Stored dataset items
------------------------------------------------------------
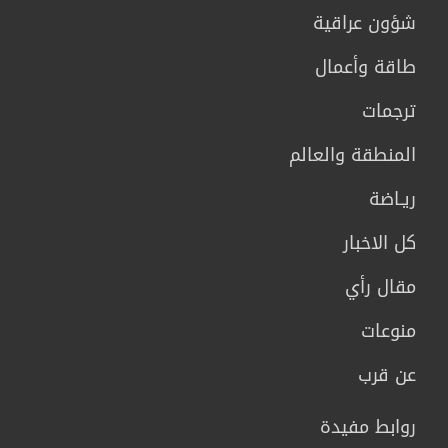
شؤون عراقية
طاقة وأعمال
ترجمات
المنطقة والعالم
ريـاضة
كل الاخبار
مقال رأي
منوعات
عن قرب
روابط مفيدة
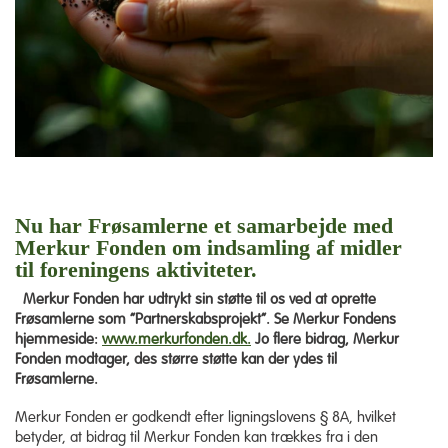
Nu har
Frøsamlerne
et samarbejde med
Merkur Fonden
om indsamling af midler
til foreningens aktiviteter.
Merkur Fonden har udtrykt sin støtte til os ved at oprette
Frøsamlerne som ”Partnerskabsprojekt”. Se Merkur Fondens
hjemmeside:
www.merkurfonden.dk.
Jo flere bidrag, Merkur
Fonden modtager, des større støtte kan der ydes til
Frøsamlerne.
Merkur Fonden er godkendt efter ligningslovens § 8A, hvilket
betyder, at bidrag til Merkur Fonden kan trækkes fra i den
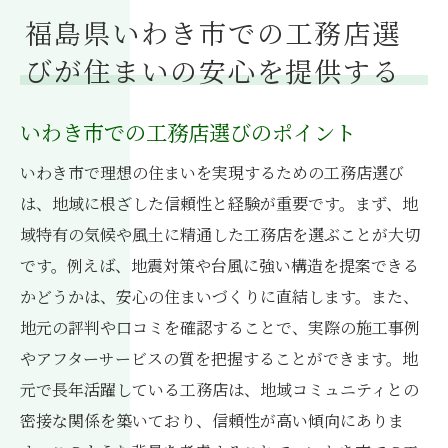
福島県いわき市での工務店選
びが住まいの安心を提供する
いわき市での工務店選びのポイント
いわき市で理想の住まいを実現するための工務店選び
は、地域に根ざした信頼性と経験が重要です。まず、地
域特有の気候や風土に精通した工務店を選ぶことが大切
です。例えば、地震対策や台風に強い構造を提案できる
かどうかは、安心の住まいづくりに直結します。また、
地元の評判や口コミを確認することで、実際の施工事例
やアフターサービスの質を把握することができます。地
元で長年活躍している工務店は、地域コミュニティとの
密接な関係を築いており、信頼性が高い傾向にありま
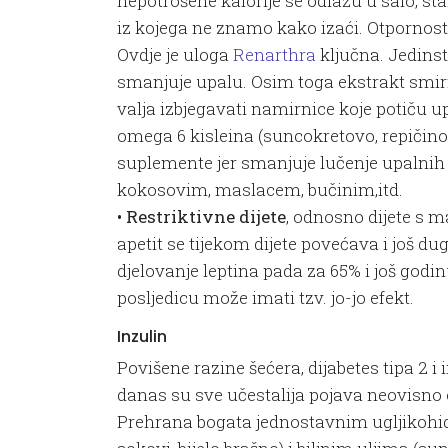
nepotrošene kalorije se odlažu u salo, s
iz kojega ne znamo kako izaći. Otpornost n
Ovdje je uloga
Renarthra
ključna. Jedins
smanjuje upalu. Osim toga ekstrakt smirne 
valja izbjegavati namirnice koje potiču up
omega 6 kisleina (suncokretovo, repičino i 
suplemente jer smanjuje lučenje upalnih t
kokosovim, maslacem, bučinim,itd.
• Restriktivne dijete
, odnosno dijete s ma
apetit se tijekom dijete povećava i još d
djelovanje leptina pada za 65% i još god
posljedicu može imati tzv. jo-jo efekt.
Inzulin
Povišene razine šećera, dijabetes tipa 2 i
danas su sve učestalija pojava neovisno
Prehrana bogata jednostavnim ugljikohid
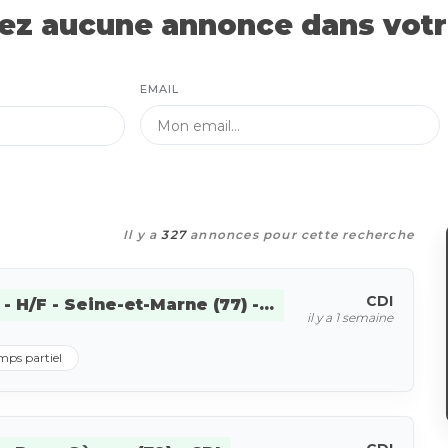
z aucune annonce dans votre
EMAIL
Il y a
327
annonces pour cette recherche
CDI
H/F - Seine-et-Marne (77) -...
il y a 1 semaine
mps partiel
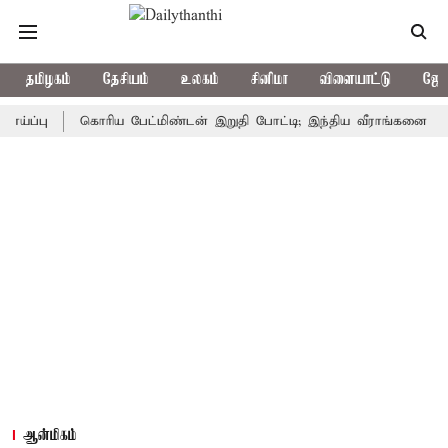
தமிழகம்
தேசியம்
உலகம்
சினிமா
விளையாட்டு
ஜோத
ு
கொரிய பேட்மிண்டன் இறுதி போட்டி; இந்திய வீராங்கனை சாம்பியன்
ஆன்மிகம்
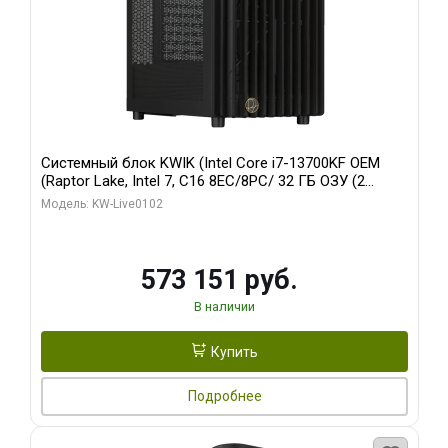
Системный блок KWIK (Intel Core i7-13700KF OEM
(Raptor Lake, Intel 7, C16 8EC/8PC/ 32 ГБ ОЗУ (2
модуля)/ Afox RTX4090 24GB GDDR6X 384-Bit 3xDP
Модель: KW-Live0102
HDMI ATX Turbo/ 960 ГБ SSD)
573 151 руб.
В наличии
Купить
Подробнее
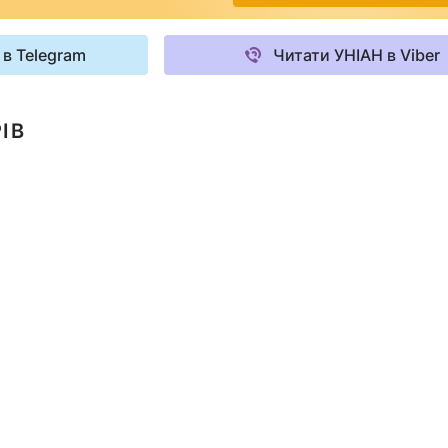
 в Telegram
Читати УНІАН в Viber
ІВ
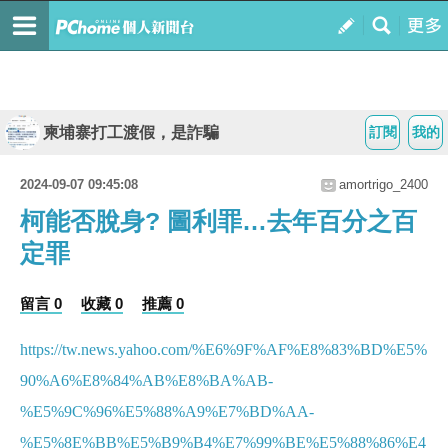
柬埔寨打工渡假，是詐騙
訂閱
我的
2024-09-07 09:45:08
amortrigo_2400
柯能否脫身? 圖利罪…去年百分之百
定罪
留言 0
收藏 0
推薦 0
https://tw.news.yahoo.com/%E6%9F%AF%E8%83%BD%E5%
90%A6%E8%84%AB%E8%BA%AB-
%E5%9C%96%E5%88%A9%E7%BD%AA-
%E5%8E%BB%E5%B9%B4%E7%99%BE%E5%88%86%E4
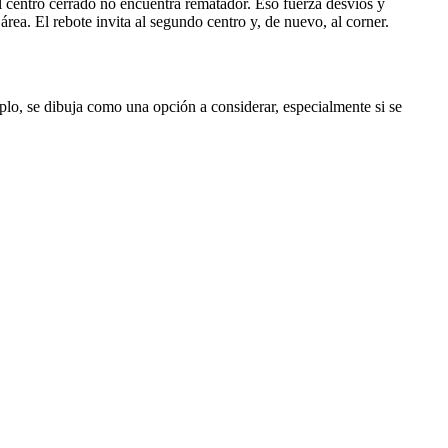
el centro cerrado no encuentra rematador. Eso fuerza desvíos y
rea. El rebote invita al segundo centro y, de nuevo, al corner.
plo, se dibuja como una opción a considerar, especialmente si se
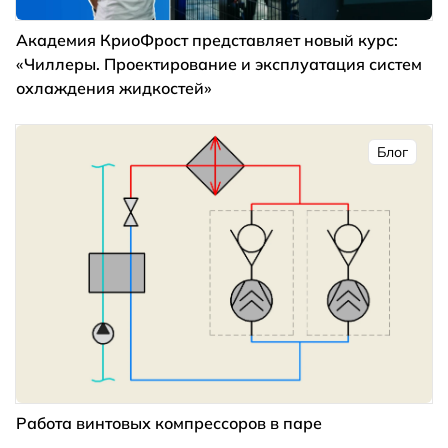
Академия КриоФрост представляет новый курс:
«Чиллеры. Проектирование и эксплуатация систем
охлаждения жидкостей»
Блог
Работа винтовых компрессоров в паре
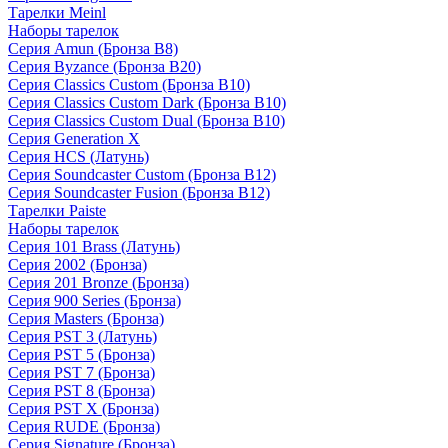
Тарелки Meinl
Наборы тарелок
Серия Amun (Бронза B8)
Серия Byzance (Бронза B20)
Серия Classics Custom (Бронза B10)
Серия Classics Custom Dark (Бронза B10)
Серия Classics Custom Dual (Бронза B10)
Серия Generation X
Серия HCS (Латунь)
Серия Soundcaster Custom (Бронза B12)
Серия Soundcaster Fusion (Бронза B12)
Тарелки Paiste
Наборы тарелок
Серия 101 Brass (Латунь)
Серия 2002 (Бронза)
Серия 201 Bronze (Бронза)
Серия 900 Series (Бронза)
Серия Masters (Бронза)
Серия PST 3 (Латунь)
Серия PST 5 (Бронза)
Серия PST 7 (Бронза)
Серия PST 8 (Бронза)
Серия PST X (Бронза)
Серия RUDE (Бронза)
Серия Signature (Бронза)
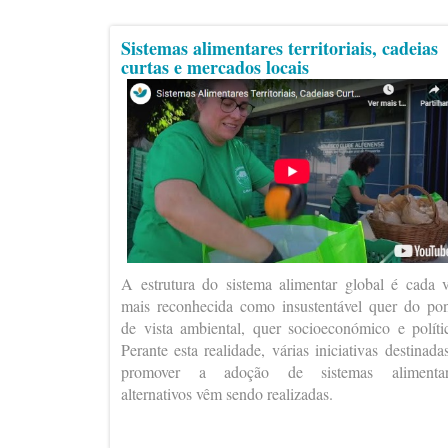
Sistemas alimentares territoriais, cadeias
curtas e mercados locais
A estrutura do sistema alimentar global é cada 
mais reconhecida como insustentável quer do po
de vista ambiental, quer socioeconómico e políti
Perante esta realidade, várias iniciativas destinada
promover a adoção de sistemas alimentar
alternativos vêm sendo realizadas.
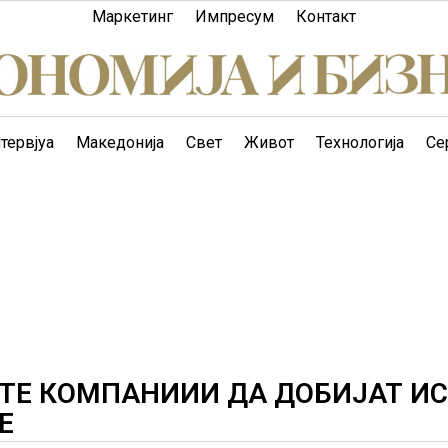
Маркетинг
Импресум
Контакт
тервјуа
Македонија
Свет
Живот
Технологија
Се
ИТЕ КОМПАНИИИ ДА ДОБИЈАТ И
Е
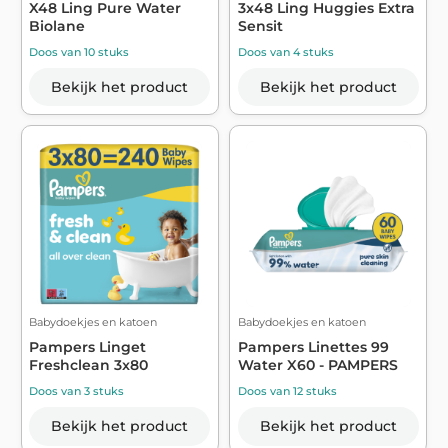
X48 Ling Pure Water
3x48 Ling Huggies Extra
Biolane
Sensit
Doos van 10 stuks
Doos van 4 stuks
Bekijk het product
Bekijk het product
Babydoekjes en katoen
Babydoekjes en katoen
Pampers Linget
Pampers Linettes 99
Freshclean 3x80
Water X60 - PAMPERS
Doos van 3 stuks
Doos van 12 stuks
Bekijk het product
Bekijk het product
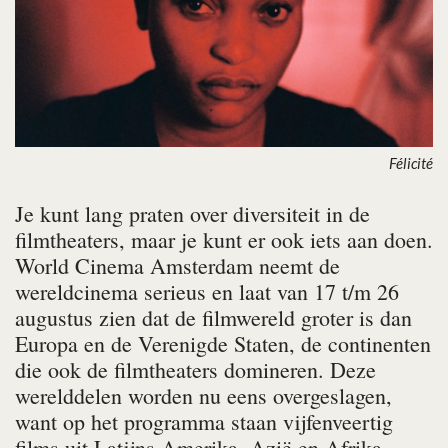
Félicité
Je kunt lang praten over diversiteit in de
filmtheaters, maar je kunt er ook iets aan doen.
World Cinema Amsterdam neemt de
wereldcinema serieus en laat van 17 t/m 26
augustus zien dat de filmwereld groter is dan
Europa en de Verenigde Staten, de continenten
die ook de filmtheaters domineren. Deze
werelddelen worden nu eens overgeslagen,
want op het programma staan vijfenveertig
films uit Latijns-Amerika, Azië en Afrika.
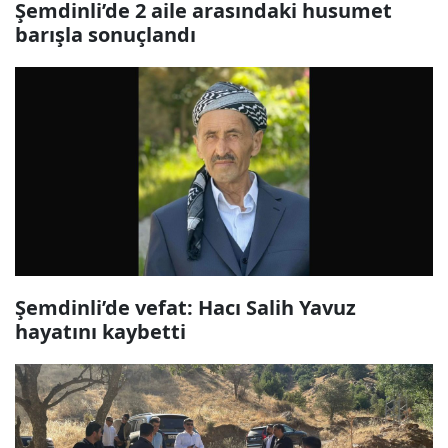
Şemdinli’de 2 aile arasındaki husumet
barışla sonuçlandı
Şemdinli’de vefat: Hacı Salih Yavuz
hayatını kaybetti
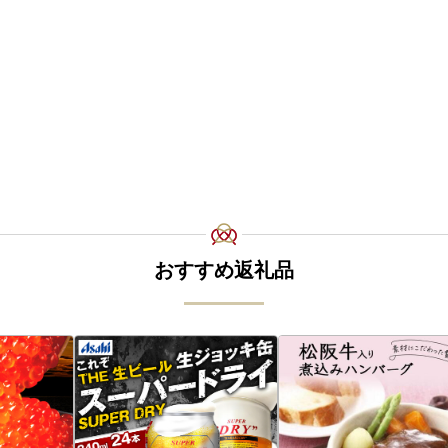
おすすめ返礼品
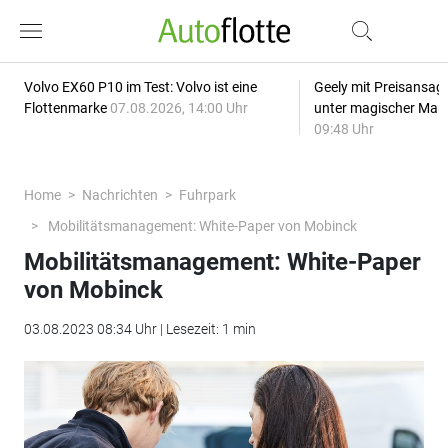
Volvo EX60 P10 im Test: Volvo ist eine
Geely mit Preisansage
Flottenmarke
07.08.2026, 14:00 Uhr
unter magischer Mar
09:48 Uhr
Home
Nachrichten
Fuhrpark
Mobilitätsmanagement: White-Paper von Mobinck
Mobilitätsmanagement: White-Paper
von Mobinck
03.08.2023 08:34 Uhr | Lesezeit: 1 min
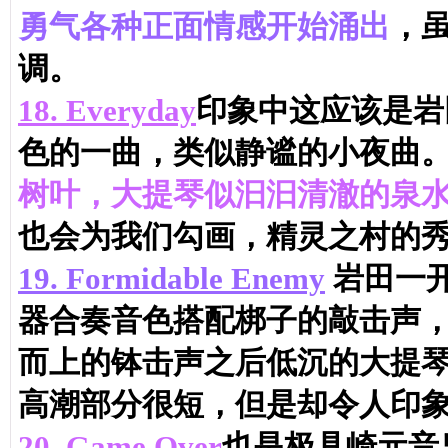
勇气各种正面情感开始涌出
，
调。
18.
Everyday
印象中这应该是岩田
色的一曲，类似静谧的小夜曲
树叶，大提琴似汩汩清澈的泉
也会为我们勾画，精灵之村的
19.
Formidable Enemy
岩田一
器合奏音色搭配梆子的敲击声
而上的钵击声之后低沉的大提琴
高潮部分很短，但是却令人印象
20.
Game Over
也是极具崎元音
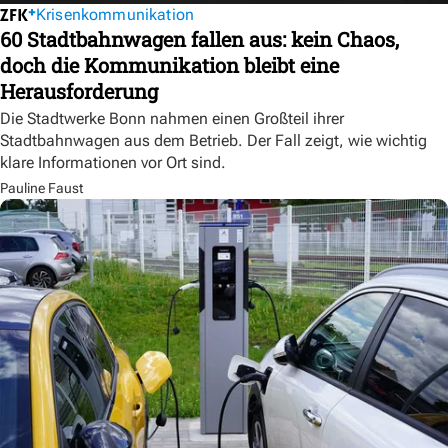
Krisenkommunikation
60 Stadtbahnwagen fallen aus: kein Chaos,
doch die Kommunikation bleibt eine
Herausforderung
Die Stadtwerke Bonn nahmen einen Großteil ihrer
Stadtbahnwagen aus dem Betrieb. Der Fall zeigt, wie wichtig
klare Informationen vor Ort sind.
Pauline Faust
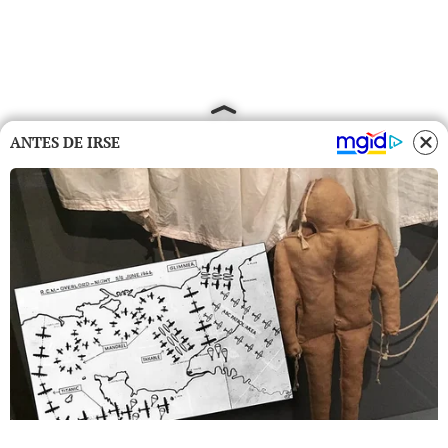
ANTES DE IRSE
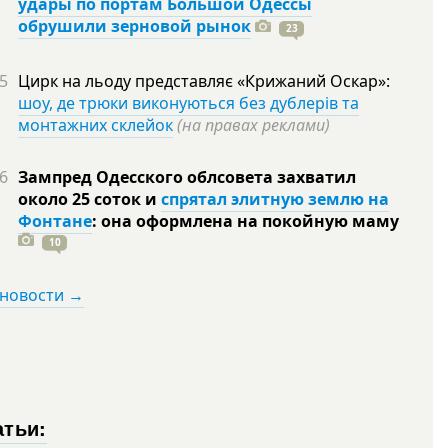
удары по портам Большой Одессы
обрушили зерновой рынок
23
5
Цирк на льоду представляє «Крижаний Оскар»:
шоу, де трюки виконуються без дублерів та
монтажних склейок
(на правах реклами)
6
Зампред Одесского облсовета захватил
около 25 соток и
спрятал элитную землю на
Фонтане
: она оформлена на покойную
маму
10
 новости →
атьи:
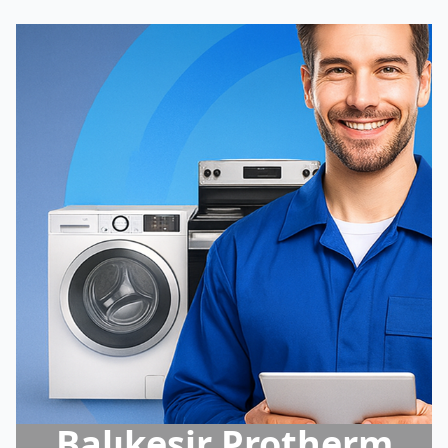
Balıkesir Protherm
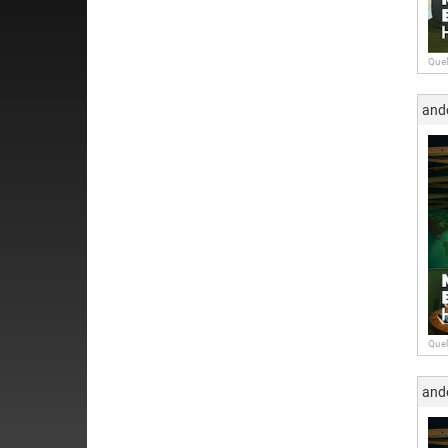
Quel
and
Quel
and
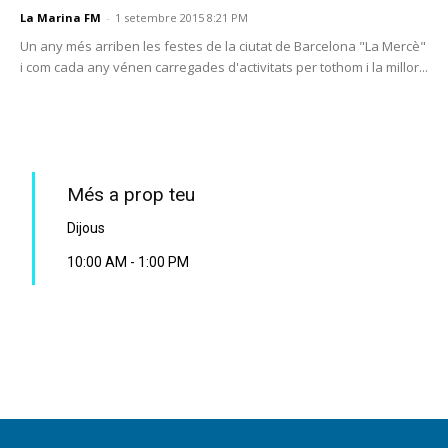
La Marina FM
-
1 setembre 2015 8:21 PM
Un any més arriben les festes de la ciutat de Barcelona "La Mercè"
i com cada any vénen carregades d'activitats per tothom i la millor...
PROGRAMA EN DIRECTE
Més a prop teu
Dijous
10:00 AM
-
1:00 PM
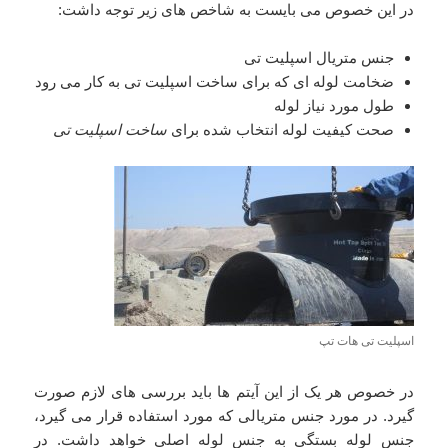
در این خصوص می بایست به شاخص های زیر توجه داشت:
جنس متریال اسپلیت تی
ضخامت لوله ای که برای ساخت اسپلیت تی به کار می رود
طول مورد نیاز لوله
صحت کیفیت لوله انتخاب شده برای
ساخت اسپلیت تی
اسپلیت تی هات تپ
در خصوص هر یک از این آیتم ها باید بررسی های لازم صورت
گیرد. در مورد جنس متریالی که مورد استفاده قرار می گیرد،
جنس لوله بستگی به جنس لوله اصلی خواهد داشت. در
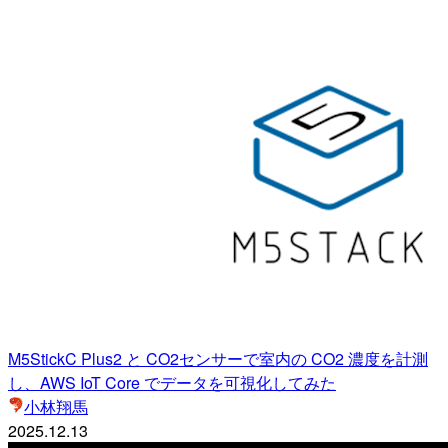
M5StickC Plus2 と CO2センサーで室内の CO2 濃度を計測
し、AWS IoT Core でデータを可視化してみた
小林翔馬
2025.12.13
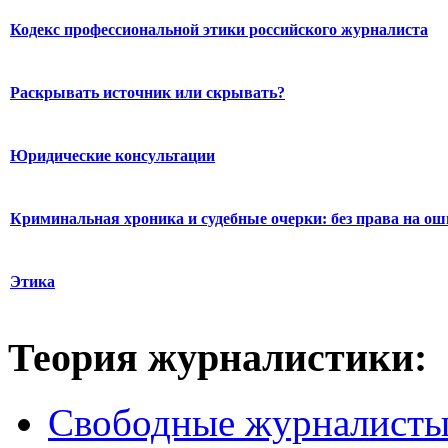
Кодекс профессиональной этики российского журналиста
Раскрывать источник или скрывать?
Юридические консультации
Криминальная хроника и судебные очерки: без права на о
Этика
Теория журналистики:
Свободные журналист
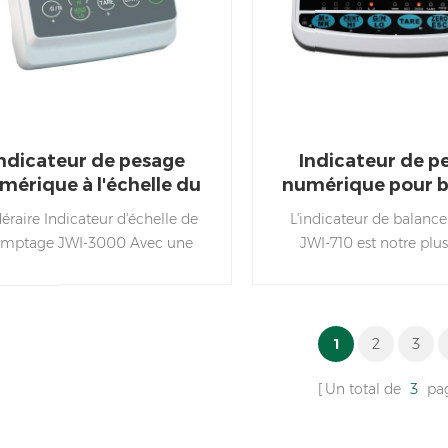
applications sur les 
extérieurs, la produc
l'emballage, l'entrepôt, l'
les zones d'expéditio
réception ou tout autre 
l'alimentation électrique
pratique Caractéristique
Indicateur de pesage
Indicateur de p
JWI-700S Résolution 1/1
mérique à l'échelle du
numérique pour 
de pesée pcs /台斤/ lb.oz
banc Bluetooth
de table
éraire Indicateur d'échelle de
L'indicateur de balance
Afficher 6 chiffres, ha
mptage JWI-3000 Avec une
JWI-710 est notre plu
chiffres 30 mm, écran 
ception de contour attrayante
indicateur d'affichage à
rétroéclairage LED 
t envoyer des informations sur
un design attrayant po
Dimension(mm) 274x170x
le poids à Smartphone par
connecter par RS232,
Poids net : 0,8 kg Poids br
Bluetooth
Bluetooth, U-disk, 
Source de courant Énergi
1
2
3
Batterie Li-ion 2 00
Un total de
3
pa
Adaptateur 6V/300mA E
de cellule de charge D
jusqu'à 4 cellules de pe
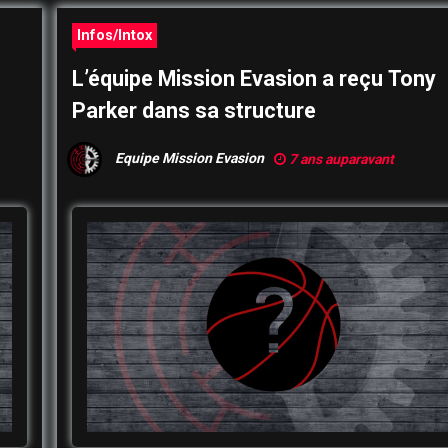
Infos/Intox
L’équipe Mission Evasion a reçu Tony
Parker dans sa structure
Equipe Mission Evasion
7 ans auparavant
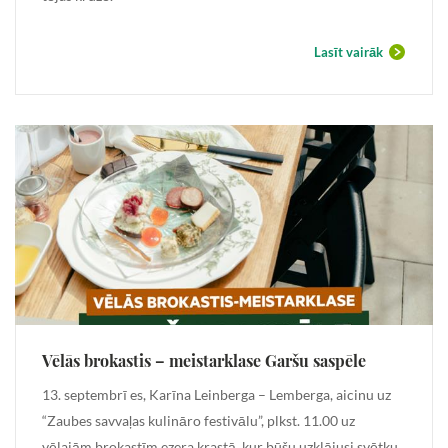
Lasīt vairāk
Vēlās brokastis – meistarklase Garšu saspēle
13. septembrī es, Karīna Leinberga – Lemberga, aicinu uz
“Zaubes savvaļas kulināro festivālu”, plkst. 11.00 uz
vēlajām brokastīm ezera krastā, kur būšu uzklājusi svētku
------------------------------------------------------------
§ **WORK INSTRUCTIONS**: Above are records; write out the lines from the one with "et samarbejde med" down to the one with "smanjuje upalu. Osim toga ekstrakt smirne", exactly, leaving the pictures out.

§ **ANSWER BELOW**:
et samarbejde med
Merkur Fonden
om indsamling af midler
til foreningens aktiviteter.
Merkur Fonden har udtrykt sin støtte til os ved at oprette
Frøsamlerne som ”Partnerskabsprojekt”. Se Merkur Fondens
hjemmeside:
www.merkurfonden.dk.
Jo flere bidrag, Merkur
Fonden modtager, des større støtte kan der ydes til
Frøsamlerne.
Merkur Fonden er godkendt efter ligningslovens § 8A, hvilket
betyder, at bidrag til Merkur Fonden kan trækkes fra i den
福島県いわき市での工務店選
びが住まいの安心を提供する
いわき市での工務店選びのポイント
いわき市で理想の住まいを実現するための工務店選び
は、地域に根ざした信頼性と経験が重要です。まず、地
域特有の気候や風土に精通した工務店を選ぶことが大切
です。例えば、地震対策や台風に強い構造を提案できる
かどうかは、安心の住まいづくりに直結します。また、
地元の評判や口コミを確認することで、実際の施工事例
やアフターサービスの質を把握することができます。地
元で長年活躍している工務店は、地域コミュニティとの
密接な関係を築いており、信頼性が高い傾向にありま
nepotrošene kalorije se odlažu u salo, s
iz kojega ne znamo kako izaći. Otpornost n
Ovdje je uloga
Renarthra
ključna. Jedins
smanjuje upalu. Osim toga ekstrakt smirne 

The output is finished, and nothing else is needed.